- [WORK REQUEST]:
Please tally the lines below that contain the word "within" and reply with the total alone.

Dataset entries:
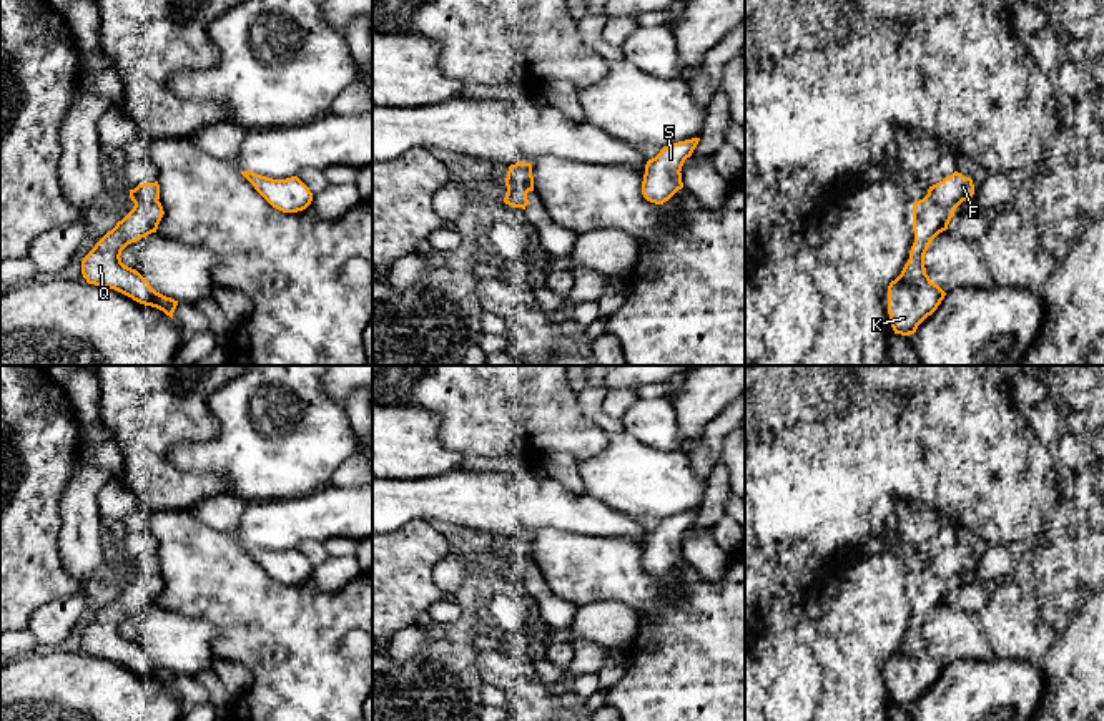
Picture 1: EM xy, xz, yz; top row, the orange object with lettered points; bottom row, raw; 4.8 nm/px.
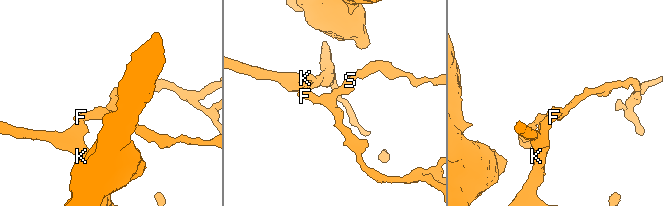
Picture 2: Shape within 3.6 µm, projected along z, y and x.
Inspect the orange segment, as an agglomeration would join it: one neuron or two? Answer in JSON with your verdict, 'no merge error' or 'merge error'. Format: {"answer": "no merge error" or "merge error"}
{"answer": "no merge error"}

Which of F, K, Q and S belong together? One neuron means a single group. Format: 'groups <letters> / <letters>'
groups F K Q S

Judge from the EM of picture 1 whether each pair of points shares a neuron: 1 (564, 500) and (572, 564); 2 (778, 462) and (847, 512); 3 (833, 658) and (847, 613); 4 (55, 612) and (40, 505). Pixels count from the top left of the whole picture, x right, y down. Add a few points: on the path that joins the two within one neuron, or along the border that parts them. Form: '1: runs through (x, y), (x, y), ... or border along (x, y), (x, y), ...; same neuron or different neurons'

- [ANSWER BOX]:
2